Patient Information Center - ANEMIA

WHAT IS IRON DEFICIENCY ANEMIA?
Iron Deficiency Anemia (also called IDA) is a condition where a person has inadequate amounts of iron to meet body demands. If uncorrected it leads to reduced work capacity, diminished learning ability, increased susceptibility to infection and greater risk of death.


IS IRON IMPORTANT?
Iron is an essential component of hemoglobin, the oxygen carrying pigment in the blood. Iron-deficient people tire easily because their bodies are starved for oxygen.
Iron is also part of myoglobin. Myoglobin helps muscle cells use oxygen. Without enough iron, the body's fuel cannot be properly utilized.


 

WHICH PEOPLE ARE MOST AFFECTED AND WHY?
Iron Deficiency anemia occurs frequently in:
(a) Pregnancy
(b) Infancy (at birth, infant has enough stored iron for 3-6 months,
making it important to feed iron-fortified cereals after 6 months of age)
(c) Growing children and teens (due to an increased utilization);
(d) Women of child-bearing ages (due to monthly menstrual losses, repeated pregnancies); and
(e) The elderly (due to poor dietary intake, Long term aspirin use, colon cancer or Peptic ulcer disease).
(f) Vegetarians because they don't eat meat, (especially red meat) which is high in iron



SOURCES OF DIETARY IRON:

PEOPLE WITH IDA SUFFER FROM:
There are many symptoms of anemia. Each individual will not experience all the symptoms and if the anemia is mild, the symptoms may not be noticeable.
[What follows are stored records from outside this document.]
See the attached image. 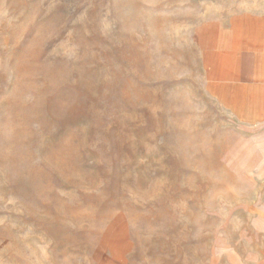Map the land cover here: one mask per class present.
<instances>
[{
  "label": "rangeland",
  "instance_id": "1",
  "mask_svg": "<svg viewBox=\"0 0 264 264\" xmlns=\"http://www.w3.org/2000/svg\"><path fill=\"white\" fill-rule=\"evenodd\" d=\"M244 10L0 0V264H264V120L196 40Z\"/></svg>",
  "mask_w": 264,
  "mask_h": 264
},
{
  "label": "crops",
  "instance_id": "2",
  "mask_svg": "<svg viewBox=\"0 0 264 264\" xmlns=\"http://www.w3.org/2000/svg\"><path fill=\"white\" fill-rule=\"evenodd\" d=\"M196 35L208 89L239 119L264 120V11L210 20Z\"/></svg>",
  "mask_w": 264,
  "mask_h": 264
}]
</instances>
Some of the symptoms are: Pale skin color, fatigue, irritability, dizziness, weakness, shortness of breath, sore tongue, brittle nails, decreased appetite (especially in children)and headache.

HOW TO DIAGNOSE
There are several complex lab tests done to diagnose iron deficiency anemia, the most important is serum ferritin for early diagnosis & the simplest is Hemoglobin.

Hemoglobin ranges are:
In adults:
• Men, <13 g/dL
• Menstruating women, <12 g/dL
In infancy and childhood:
• 0.5-4.9 years, <11 g/dL
• 5.0-11.9 years, <11.5 mg/dL
In pregnancy:
• First and third trimesters, <11 g/dL
• Second trimester, <10.5 g/dL

 

TREATMENT:

  1. Eat a lot of meat, fish & liver
  2. Avoid phosphates (cheese, soft drinks, fast-food, sausages), phytates (cereals), tannins (coffee, tea), oxalates (chocolate), alginates (pudding, instant soups, ice cream), polyphenoles (vegetables, cereals, spices) since they inhibit iron absorption.
  3. Ideal iron preparation for oral therapy should be:
  4. - Given with vit.C to increase iron absorption
    - A recommended daily dose of 100mg iron is required, so that the desired 20mg should be absorbed
    - A common error is to discontinue iron therapy after the hemoglobin rises toward normal, this is because replenishment of iron stores occurs slowly & therapy must be continued for 3-4 months if stores are to be repleted.

  5. Parenteral administration should be reserved for those subjects who are unable to tolerate or absorb orally administrated iron because of its systemic reactions which may be severe (headache, fever, arthralgia, back pain and fatal anaphylactic shock).